What is expected
What is needed is an exact retyping of each entry, pictures excluded.

Data
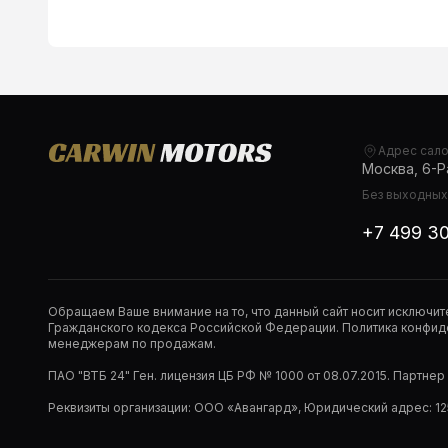
Адрес сал
Москва, 6-Ра
Без выходных,
+7 499 3
Обращаем Ваше внимание на то, что данный сайт носит исключи
Гражданского кодекса Российской Федерации. Политика конфиде
менеджерам по продажам.
ПАО "ВТБ 24" Ген. лицензия ЦБ РФ № 1000 от 08.07.2015. Партне
Реквизиты организации: ООО «Авангард», Юридический адрес: 1253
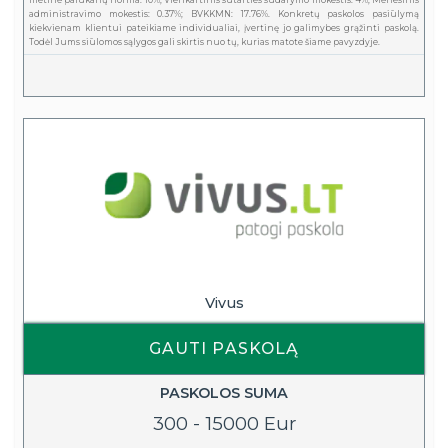
metinė palūkanų norma: 10%; Vienkartinis sutarties sudarymo mokestis: 4%; Mėnesinis
administravimo mokestis: 0.37%; BVKKMN: 17.76%. Konkretų paskolos pasiūlymą
kiekvienam klientui pateikiame individualiai, įvertinę jo galimybes grąžinti paskolą.
Todėl Jums siūlomos sąlygos gali skirtis nuo tų, kurias matote šiame pavyzdyje.
Vivus
GAUTI PASKOLĄ
PASKOLOS SUMA
300 - 15000 Eur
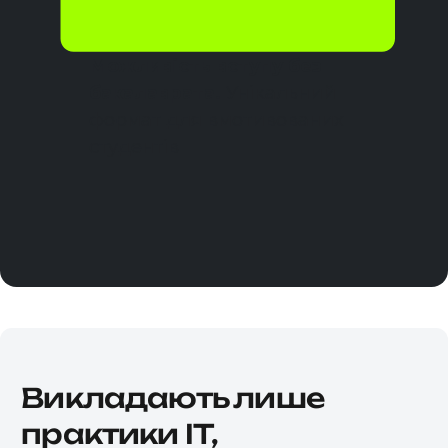
країнах світу
без додаткових
нострифікацій.
Можливість вступу без
бакалаврата.
Унікальний
формат для вмотивованих
студентів
Викладають лише
практики IT,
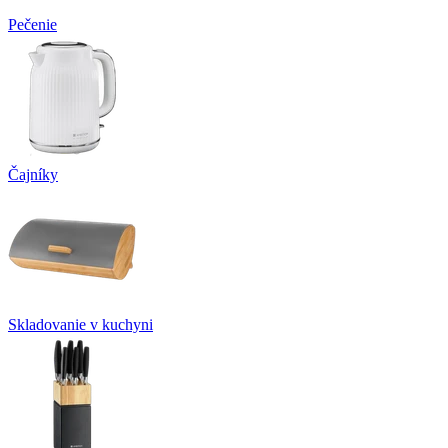
Pečenie
Čajníky
Skladovanie v kuchyni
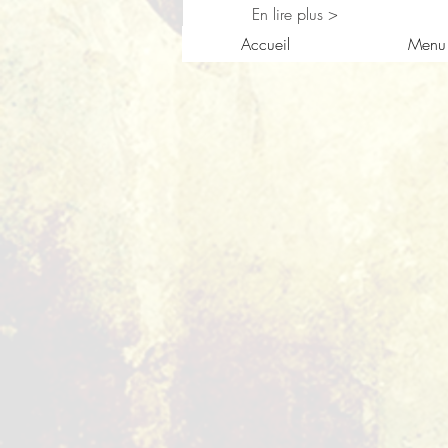
En lire plus >
Accueil
Menu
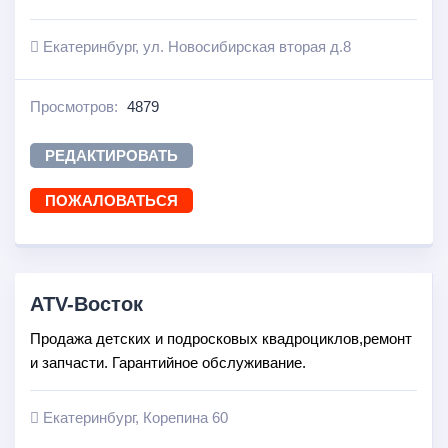
Екатеринбург, ул. Новосибирская вторая д.8
Просмотров:
4879
РЕДАКТИРОВАТЬ
ПОЖАЛОВАТЬСЯ
ATV-Восток
Продажа детских и подросковых квадроциклов,ремонт
и запчасти. Гарантийное обслуживание.
Екатеринбург, Корепина 60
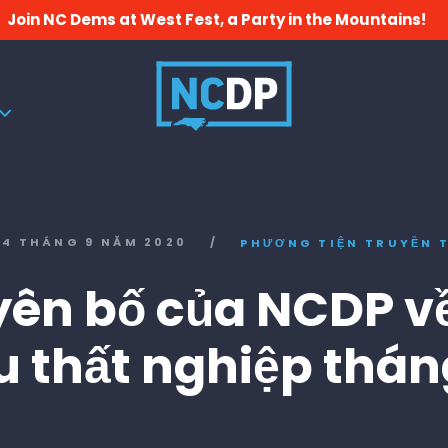
Join NC Dems at West Fest, a Party in the Mountains!
4 THÁNG 9 NĂM 2020
/
PHƯƠNG TIỆN TRUYỀN 
yên bố của NCDP về
ệu thất nghiệp thán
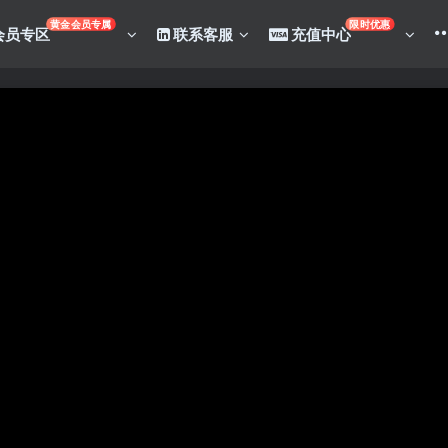
黄金会员专属
限时优惠
会员专区
联系客服
充值中心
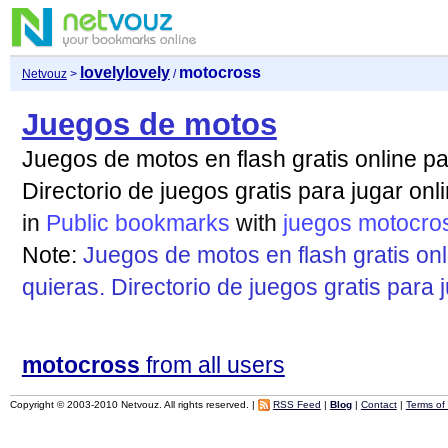
lovelylovely
motocross
Netvouz
>
/
Juegos de motos
Juegos de motos en flash gratis online p
Directorio de juegos gratis para jugar onli
in
Public bookmarks
with
juegos
motocro
Note:
Juegos de motos en flash gratis on
quieras. Directorio de juegos gratis para j
motocross
from all users
Copyright © 2003-2010 Netvouz. All rights reserved. |
RSS Feed
|
Blog
|
Contact
|
Terms of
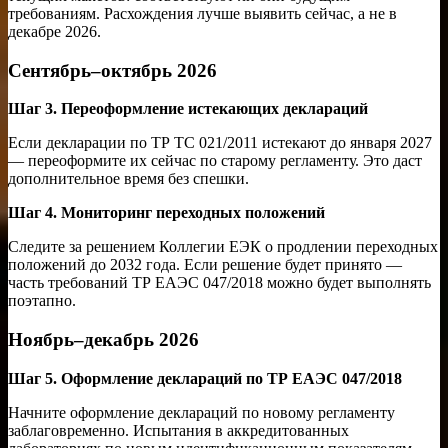
требованиям. Расхождения лучше выявить сейчас, а не в
декабре 2026.
Сентябрь–октябрь 2026
Шаг 3. Переоформление истекающих деклараций
Если декларации по ТР ТС 021/2011 истекают до января 2027
— переоформите их сейчас по старому регламенту. Это даст
дополнительное время без спешки.
Шаг 4. Мониторинг переходных положений
Следите за решением Коллегии ЕЭК о продлении переходных
положений до 2032 года. Если решение будет принято —
часть требований ТР ЕАЭС 047/2018 можно будет выполнять
поэтапно.
Ноябрь–декабрь 2026
Шаг 5. Оформление деклараций по ТР ЕАЭС 047/2018
Начните оформление деклараций по новому регламенту
заблаговременно. Испытания в аккредитованных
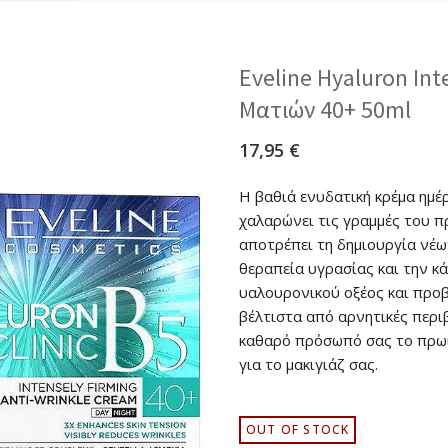
Eveline Hyaluron Int
Ματιών 40+ 50ml
17,95
€
Η βαθιά ενυδατική κρέμα ημέ
χαλαρώνει τις γραμμές του π
αποτρέπει τη δημιουργία νέω
θεραπεία υγρασίας και την κ
υαλουρονικού οξέος και προβ
βέλτιστα από αρνητικές περι
καθαρό πρόσωπό σας το πρωί 
για το μακιγιάζ σας.
OUT OF STOCK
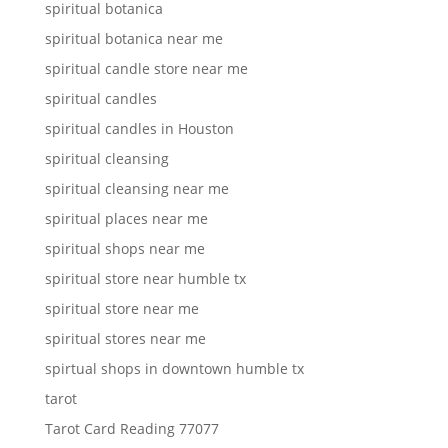
spiritual botanica
spiritual botanica near me
spiritual candle store near me
spiritual candles
spiritual candles in Houston
spiritual cleansing
spiritual cleansing near me
spiritual places near me
spiritual shops near me
spiritual store near humble tx
spiritual store near me
spiritual stores near me
spirtual shops in downtown humble tx
tarot
Tarot Card Reading 77077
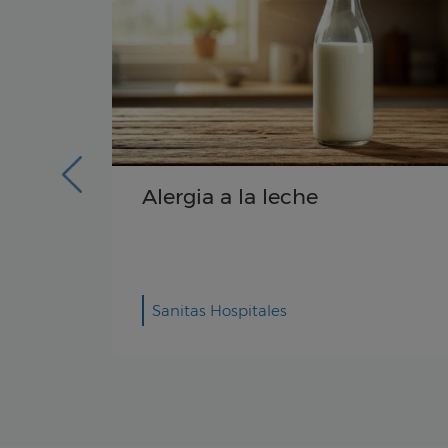
¿Qué es el triptófano?
Sanitas Hospitales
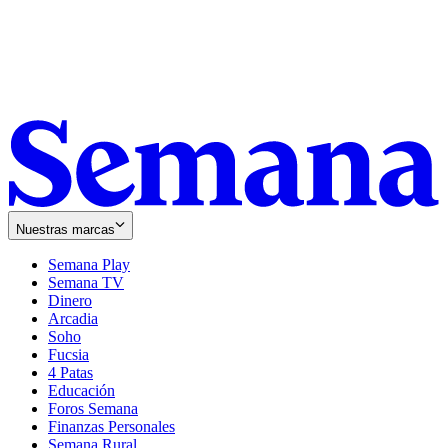
Nuestras marcas
Semana Play
Semana TV
Dinero
Arcadia
Soho
Opens
Fucsia
in
Opens
4 Patas
new
in
Educación
window
new
Foros Semana
window
Finanzas Personales
Semana Rural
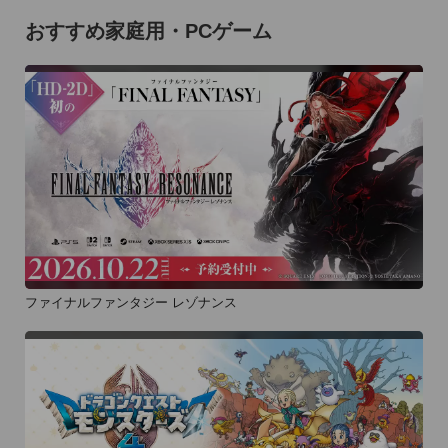
おすすめ家庭用・PCゲーム
ファイナルファンタジー レゾナンス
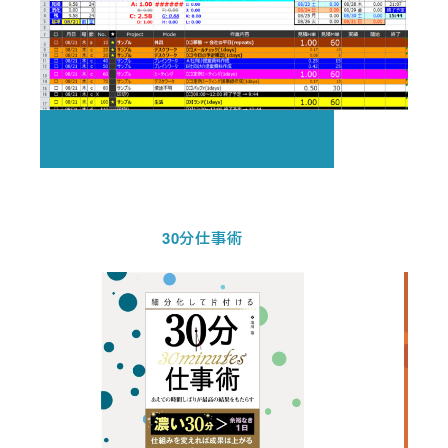
30分仕事術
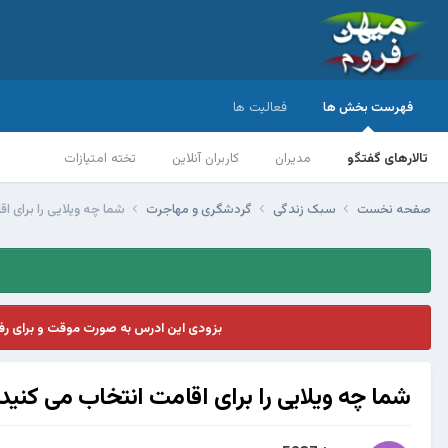
فهرست بخش ها
فعالیت ها
تالارهای گفتگو
مدیران
کاربران آنلاین
تخته امتیازات
صفحه نخست
سبک زندگی
گردشگری و مهاجرت
شما چه ویلایی را برای ا
بزودی این ادرس به صورت موقت و برای ر
شما چه ویلایی را برای اقامت انتخاب می کنید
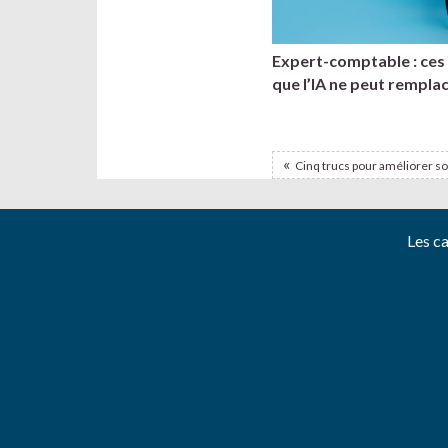
Expert-comptable : ce
que l’IA ne peut rempla
Cinq trucs pour améliorer so
Les c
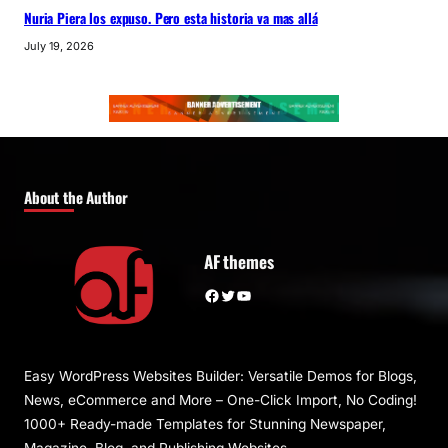
Nuria Piera los expuso. Pero esta historia va mas allá
July 19, 2026
About the Author
AF themes
Facebook
Twitter
YouTube
Easy WordPress Websites Builder: Versatile Demos for Blogs,
News, eCommerce and More – One-Click Import, No Coding!
1000+ Ready-made Templates for Stunning Newspaper,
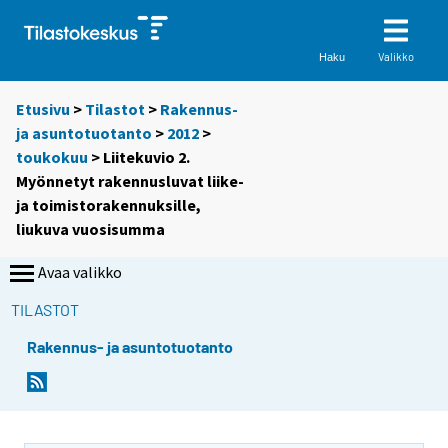
Valikko
Haku
Etusivu
>
Tilastot
>
Rakennus-
ja asuntotuotanto
>
2012
>
toukokuu
> Liitekuvio 2.
Myönnetyt rakennusluvat liike-
ja toimistorakennuksille,
liukuva vuosisumma
Avaa valikko
TILASTOT
Rakennus- ja asuntotuotanto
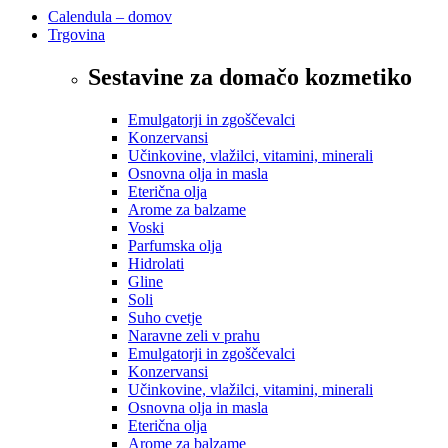
Calendula – domov
Trgovina
Sestavine za domačo kozmetiko
Emulgatorji in zgoščevalci
Konzervansi
Učinkovine, vlažilci, vitamini, minerali
Osnovna olja in masla
Eterična olja
Arome za balzame
Voski
Parfumska olja
Hidrolati
Gline
Soli
Suho cvetje
Naravne zeli v prahu
Emulgatorji in zgoščevalci
Konzervansi
Učinkovine, vlažilci, vitamini, minerali
Osnovna olja in masla
Eterična olja
Arome za balzame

Reply to the task
Адрес сал
Москва, 6-Ра
Без выходных,
+7 499 3
Обращаем Ваше внимание на то, что данный сайт носит исключи
Гражданского кодекса Российской Федерации. Политика конфиде
менеджерам по продажам.
ПАО "ВТБ 24" Ген. лицензия ЦБ РФ № 1000 от 08.07.2015. Партне
Реквизиты организации: ООО «Авангард», Юридический адрес: 1253
metinė palūkanų norma: 10%; Vienkartinis sutarties sudarymo mokestis: 4%; Mėnesinis
administravimo mokestis: 0.37%; BVKKMN: 17.76%. Konkretų paskolos pasiūlymą
kiekvienam klientui pateikiame individualiai, įvertinę jo galimybes grąžinti paskolą.
Todėl Jums siūlomos sąlygos gali skirtis nuo tų, kurias matote šiame pavyzdyje.
Vivus
GAUTI PASKOLĄ
PASKOLOS SUMA
300 - 15000 Eur
країнах світу
без додаткових
нострифікацій.
Можливість вступу без
бакалаврата.
Унікальний
формат для вмотивованих
студентів
Викладають лише
практики IT,
Pečenie
Čajníky
Skladovanie v kuchyni
En lire plus >
Accueil
Menu
Екатеринбург, ул. Новосибирская вторая д.8
Просмотров:
4879
РЕДАКТИРОВАТЬ
ПОЖАЛОВАТЬСЯ
ATV-Восток
Продажа детских и подросковых квадроциклов,ремонт
и запчасти. Гарантийное обслуживание.
Екатеринбург, Корепина 60
Join NC Dems at West Fest, a Party in the Mountains!
4 THÁNG 9 NĂM 2020
/
PHƯƠNG TIỆN TRUYỀN 
yên bố của NCDP về
ệu thất nghiệp thán
黄金会员专属
限时优惠
会员专区
联系客服
充值中心
lovelylovely
motocross
Netvouz
>
/
Juegos de motos
Juegos de motos en flash gratis online p
Directorio de juegos gratis para jugar onli
in
Public bookmarks
with
juegos
motocro
Note:
Juegos de motos en flash gratis on
quieras. Directorio de juegos gratis para j
motocross
from all users
Copyright © 2003-2010 Netvouz. All rights reserved. |
RSS Feed
|
Blog
|
Contact
|
Terms of
требованиям. Расхождения лучше выявить сейчас, а не в
декабре 2026.
Сентябрь–октябрь 2026
Шаг 3. Переоформление истекающих деклараций
Если декларации по ТР ТС 021/2011 истекают до января 2027
— переоформите их сейчас по старому регламенту. Это даст
дополнительное время без спешки.
Шаг 4. Мониторинг переходных положений
Следите за решением Коллегии ЕЭК о продлении переходных
положений до 2032 года. Если решение будет принято —
часть требований ТР ЕАЭС 047/2018 можно будет выполнять
поэтапно.
Ноябрь–декабрь 2026
Шаг 5. Оформление деклараций по ТР ЕАЭС 047/2018
Начните оформление деклараций по новому регламенту
заблаговременно. Испытания в аккредитованных
Eveline Hyaluron Int
Ματιών 40+ 50ml
17,95
€
Η βαθιά ενυδατική κρέμα ημέ
χαλαρώνει τις γραμμές του π
αποτρέπει τη δημιουργία νέω
θεραπεία υγρασίας και την κ
υαλουρονικού οξέος και προβ
βέλτιστα από αρνητικές περι
καθαρό πρόσωπό σας το πρωί 
για το μακιγιάζ σας.
OUT OF STOCK
spiritual botanica
spiritual botanica near me
spiritual candle store near me
spiritual candles
spiritual candles in Houston
spiritual cleansing
spiritual cleansing near me
spiritual places near me
spiritual shops near me
spiritual store near humble tx
spiritual store near me
spiritual stores near me
spirtual shops in downtown humble tx
tarot
Tarot Card Reading 77077
¿Qué es el triptófano?
Sanitas Hospitales
Nuestras marcas
Semana Play
Semana TV
Dinero
Arcadia
Soho
Opens
Fucsia
in
Opens
4 Patas
new
in
Educación
window
new
Foros Semana
window
Finanzas Personales
Semana Rural
おすすめ家庭用・PCゲーム
ファイナルファンタジー レゾナンス
30分仕事術
فهرست بخش ها
فعالیت ها
تالارهای گفتگو
مدیران
کاربران آنلاین
تخته امتیازات
صفحه نخست
سبک زندگی
گردشگری و مهاجرت
شما چه ویلایی را برای ا
بزودی این ادرس به صورت موقت و برای ر
شما چه ویلایی را برای اقامت انتخاب می کنید
Expert-comptable : ce
que l’IA ne peut rempla
Cinq trucs pour améliorer so
Les c
Nuria Piera los expuso. Pero esta historia va mas allá
July 19, 2026
About the Author
AF themes
Facebook
Twitter
YouTube
Easy WordPress Websites Builder: Versatile Demos for Blogs,
News, eCommerce and More – One-Click Import, No Coding!
1000+ Ready-made Templates for Stunning Newspaper,
Valikko
Haku
Etusivu
>
Tilastot
>
Rakennus-
ja asuntotuotanto
>
2012
>
toukokuu
> Liitekuvio 2.
Myönnetyt rakennusluvat liike-
ja toimistorakennuksille,
liukuva vuosisumma
Avaa valikko
TILASTOT
Rakennus- ja asuntotuotanto
Calendula – domov
Trgovina
Sestavine za domačo kozmetiko
Emulgatorji in zgoščevalci
Konzervansi
Učinkovine, vlažilci, vitamini, minerali
Osnovna olja in masla
Eterična olja
Arome za balzame
Voski
Parfumska olja
Hidrolati
Gline
Soli
Suho cvetje
Naravne zeli v prahu
Emulgatorji in zgoščevalci
Konzervansi
Učinkovine, vlažilci, vitamini, minerali
Osnovna olja in masla
Eterična olja
Arome za balzame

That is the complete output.